Regular High-Heel Use Linked to Lower Leg Differences

Frequent heel wearers have shorter gastrocnemius medialis fascicles, stiffer Achilles' tendons
By Eric Metcalf
HealthDay Reporter

WEDNESDAY, July 21 (HealthDay News) -- Wearing high-heeled shoes over the long term leads to shortening of muscle fascicles in the calf as well as increased stiffness of Achilles' tendons, according to research published online July 16 in the Journal of Experimental Biology.

Robert Csapo, of the Manchester Metropolitan University in the United Kingdom, and colleagues analyzed data from 11 women who wore high heels for an average of 60.7 hours a week, and a control group of nine women who usually wore flat shoes. Women underwent assessments including magnetic resonance imaging and ultrasound.

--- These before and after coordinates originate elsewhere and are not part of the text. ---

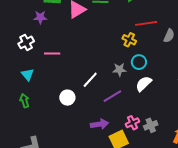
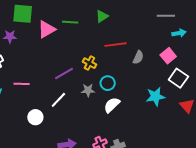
yellow cross: (129, 40) -> (89, 63), moved
pink line: (52, 54) -> (22, 84), moved
purple line: (112, 96) -> (64, 74), moved

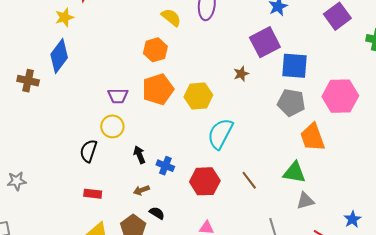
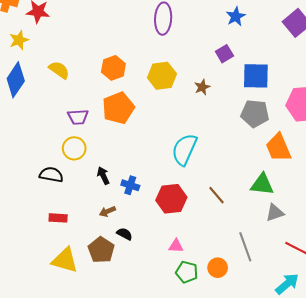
yellow semicircle: (171, 17) -> (59, 70), moved
purple square: (265, 42) -> (224, 54), size x0.6
yellow hexagon: (198, 96) -> (162, 76), moved
black semicircle: (88, 151) -> (51, 175), turned 85

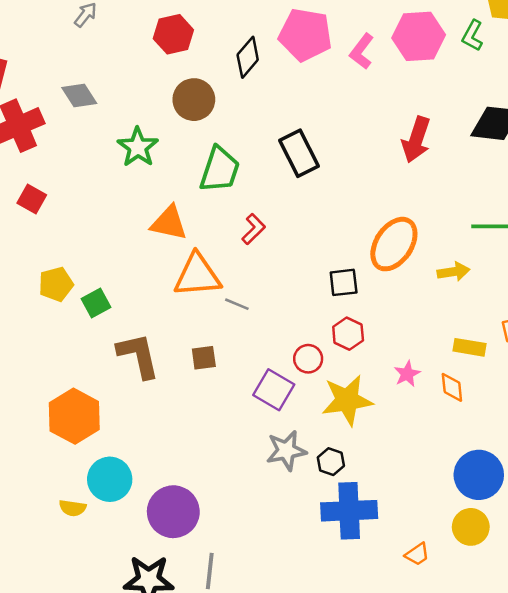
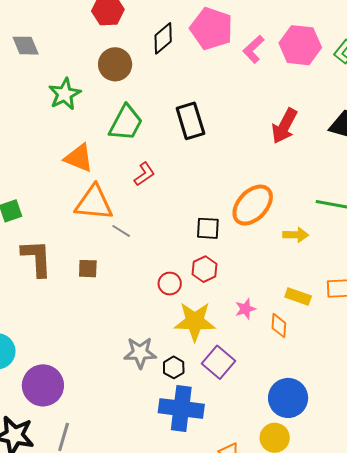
purple square: (274, 390) -> (218, 362), moved

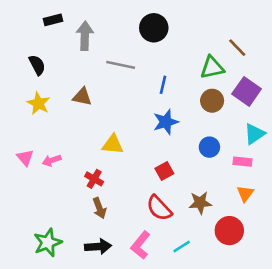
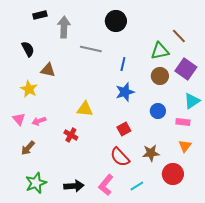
brown triangle: (82, 97) -> (48, 70), moved
yellow star: (38, 103) -> (29, 89), moved
brown arrow: (99, 208) -> (28, 148), moved, turned 63

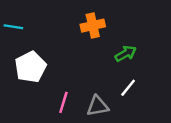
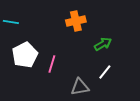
pink line: (63, 102) -> (52, 64), moved

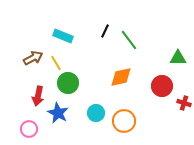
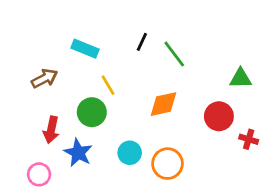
yellow line: (56, 63) -> (108, 85), moved

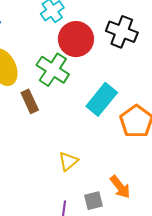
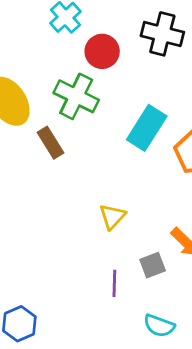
red circle: (76, 39) -> (102, 51), size x0.7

The researchers found that the high-heel group had shorter gastrocnemius medialis fascicle length (49.6 versus 56 mm), which resulted in greater tendon-to-fascicle length ratios. They also had greater Achilles' tendon cross-sectional area and Achilles' tendon stiffness.

"In conclusion, we observed shortened gastrocnemius fascicle length and increased Achilles' tendon stiffness in habitual high-heel wearers, which might reduce the ankle active range of motion and thus explain the discomfort these women experience when walking in flat shoes. These results strongly support the hypothesis that muscle structure may adapt to a chronic change in functional demand. Functionally, the observed muscle-tendon unit adaptations seem to compensate for each other since no significant differences in torque-angle and torque-velocity relationships were observed between the high-heel and control group women," the authors conclude.